Exercise aim → Your answer must consist of exactly the lines below, starting with the line with "18: (722, 135, 3.70)" and going on through the line with "31: (422, 219, 2.12)", and nothing else.

(Excerpts from a dataset)
§ §
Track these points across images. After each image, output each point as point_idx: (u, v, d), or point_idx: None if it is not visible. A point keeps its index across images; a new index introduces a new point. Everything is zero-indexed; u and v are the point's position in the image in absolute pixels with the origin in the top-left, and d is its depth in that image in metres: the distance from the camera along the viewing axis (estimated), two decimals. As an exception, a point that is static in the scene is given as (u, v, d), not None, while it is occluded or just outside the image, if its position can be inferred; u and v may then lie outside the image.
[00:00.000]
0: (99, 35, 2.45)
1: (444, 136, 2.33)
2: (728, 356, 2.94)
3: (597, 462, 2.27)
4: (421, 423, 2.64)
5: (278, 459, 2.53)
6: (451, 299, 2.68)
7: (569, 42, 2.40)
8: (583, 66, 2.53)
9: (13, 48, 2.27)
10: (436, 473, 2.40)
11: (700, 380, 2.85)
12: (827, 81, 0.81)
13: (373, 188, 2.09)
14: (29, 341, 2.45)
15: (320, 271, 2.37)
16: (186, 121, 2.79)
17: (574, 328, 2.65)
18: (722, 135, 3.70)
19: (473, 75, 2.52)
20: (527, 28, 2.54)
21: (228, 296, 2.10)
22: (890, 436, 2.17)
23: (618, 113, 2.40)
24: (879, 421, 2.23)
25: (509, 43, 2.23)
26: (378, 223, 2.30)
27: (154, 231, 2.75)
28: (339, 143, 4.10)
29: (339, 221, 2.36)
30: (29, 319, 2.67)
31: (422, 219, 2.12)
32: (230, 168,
§ §
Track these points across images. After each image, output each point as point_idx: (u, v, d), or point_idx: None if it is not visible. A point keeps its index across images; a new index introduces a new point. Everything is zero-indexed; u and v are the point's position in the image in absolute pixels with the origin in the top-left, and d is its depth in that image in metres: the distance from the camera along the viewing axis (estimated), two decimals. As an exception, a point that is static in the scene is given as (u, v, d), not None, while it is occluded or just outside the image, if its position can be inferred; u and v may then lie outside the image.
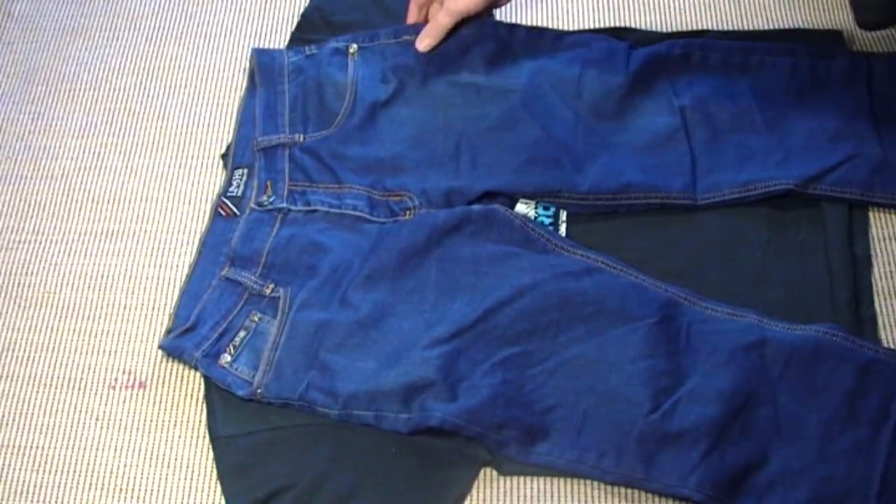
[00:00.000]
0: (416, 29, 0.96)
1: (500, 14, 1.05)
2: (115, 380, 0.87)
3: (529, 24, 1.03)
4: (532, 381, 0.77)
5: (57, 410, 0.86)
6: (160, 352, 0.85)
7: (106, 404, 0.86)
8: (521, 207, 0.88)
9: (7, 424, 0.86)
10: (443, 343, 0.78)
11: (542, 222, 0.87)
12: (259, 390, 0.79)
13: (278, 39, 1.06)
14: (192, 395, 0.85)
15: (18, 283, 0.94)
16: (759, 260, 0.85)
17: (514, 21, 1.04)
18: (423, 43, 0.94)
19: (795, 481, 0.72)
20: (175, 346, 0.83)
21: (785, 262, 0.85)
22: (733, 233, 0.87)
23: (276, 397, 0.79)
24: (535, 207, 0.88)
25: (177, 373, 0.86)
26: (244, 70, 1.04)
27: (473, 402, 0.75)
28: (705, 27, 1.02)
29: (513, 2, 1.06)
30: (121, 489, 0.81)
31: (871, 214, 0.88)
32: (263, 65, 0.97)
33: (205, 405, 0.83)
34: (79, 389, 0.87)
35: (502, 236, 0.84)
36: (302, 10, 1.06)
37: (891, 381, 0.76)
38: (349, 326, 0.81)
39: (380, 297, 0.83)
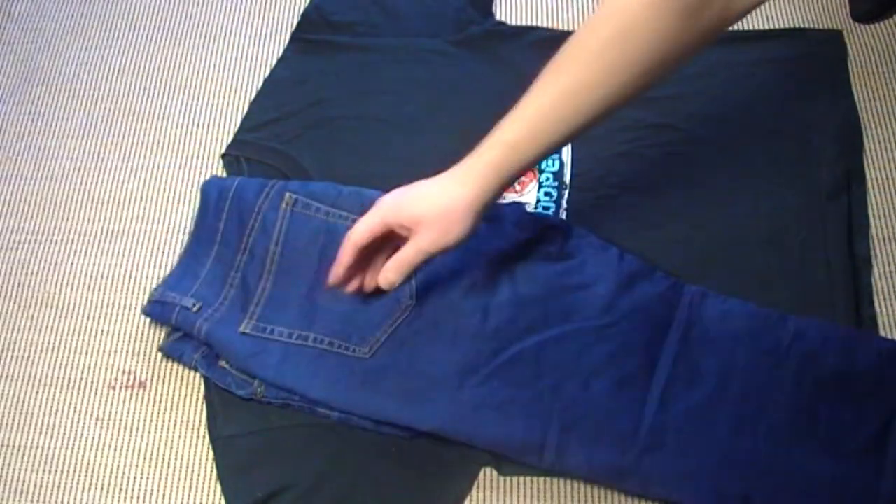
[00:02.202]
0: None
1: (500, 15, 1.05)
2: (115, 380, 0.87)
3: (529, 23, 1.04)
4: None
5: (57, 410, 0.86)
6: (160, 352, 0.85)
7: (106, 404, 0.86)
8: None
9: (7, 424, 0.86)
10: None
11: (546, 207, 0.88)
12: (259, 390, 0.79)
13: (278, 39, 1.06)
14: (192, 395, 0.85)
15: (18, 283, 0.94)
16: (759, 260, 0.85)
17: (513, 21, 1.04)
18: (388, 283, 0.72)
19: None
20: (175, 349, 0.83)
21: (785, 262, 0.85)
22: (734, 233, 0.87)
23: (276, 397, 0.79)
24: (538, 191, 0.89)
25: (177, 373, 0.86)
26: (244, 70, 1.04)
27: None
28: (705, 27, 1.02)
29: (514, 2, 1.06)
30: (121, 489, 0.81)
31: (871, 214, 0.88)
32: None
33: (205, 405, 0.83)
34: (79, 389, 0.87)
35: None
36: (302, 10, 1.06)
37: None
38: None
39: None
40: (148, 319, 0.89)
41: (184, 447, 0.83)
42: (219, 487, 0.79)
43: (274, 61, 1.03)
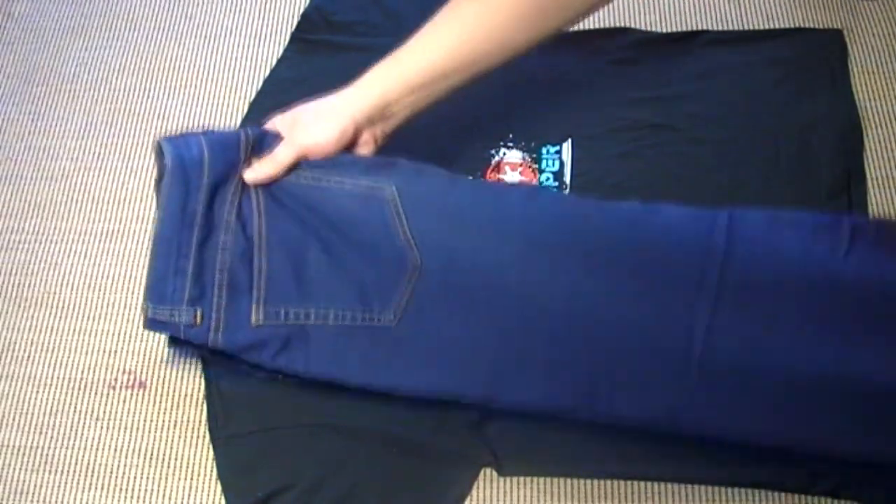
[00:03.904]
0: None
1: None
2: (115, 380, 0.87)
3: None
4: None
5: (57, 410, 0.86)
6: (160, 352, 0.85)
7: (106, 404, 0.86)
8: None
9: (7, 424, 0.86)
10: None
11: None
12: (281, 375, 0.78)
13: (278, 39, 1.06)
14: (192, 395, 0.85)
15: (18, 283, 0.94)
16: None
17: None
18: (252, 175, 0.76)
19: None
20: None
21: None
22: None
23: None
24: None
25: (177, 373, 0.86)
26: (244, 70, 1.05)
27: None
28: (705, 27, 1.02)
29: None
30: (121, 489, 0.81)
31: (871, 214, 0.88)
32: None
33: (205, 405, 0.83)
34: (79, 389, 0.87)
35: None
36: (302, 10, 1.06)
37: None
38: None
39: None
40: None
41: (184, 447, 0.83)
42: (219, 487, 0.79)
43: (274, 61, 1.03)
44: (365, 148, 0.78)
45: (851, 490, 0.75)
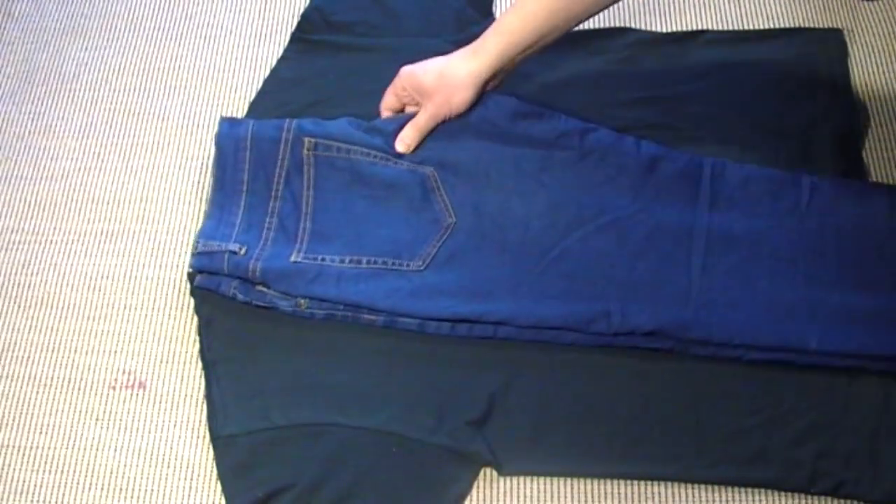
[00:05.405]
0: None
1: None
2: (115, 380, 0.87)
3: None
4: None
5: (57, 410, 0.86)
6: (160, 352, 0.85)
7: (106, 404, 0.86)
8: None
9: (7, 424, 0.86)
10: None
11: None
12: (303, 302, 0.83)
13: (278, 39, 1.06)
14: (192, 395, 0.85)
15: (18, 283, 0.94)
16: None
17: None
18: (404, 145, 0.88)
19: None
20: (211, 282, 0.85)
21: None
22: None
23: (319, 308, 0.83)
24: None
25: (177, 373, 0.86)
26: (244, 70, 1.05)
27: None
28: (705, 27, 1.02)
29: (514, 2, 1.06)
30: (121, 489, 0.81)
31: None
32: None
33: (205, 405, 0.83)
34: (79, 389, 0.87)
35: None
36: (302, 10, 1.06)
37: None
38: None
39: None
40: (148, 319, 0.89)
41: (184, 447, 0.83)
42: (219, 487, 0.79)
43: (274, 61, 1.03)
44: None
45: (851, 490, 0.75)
§ §
Result →
18: (722, 135, 3.70)
19: (473, 75, 2.52)
20: (527, 28, 2.54)
21: (228, 296, 2.10)
22: (890, 436, 2.17)
23: (618, 113, 2.40)
24: (879, 421, 2.23)
25: (509, 43, 2.23)
26: (378, 223, 2.30)
27: (154, 231, 2.75)
28: (339, 143, 4.10)
29: (339, 221, 2.36)
30: (29, 319, 2.67)
31: (422, 219, 2.12)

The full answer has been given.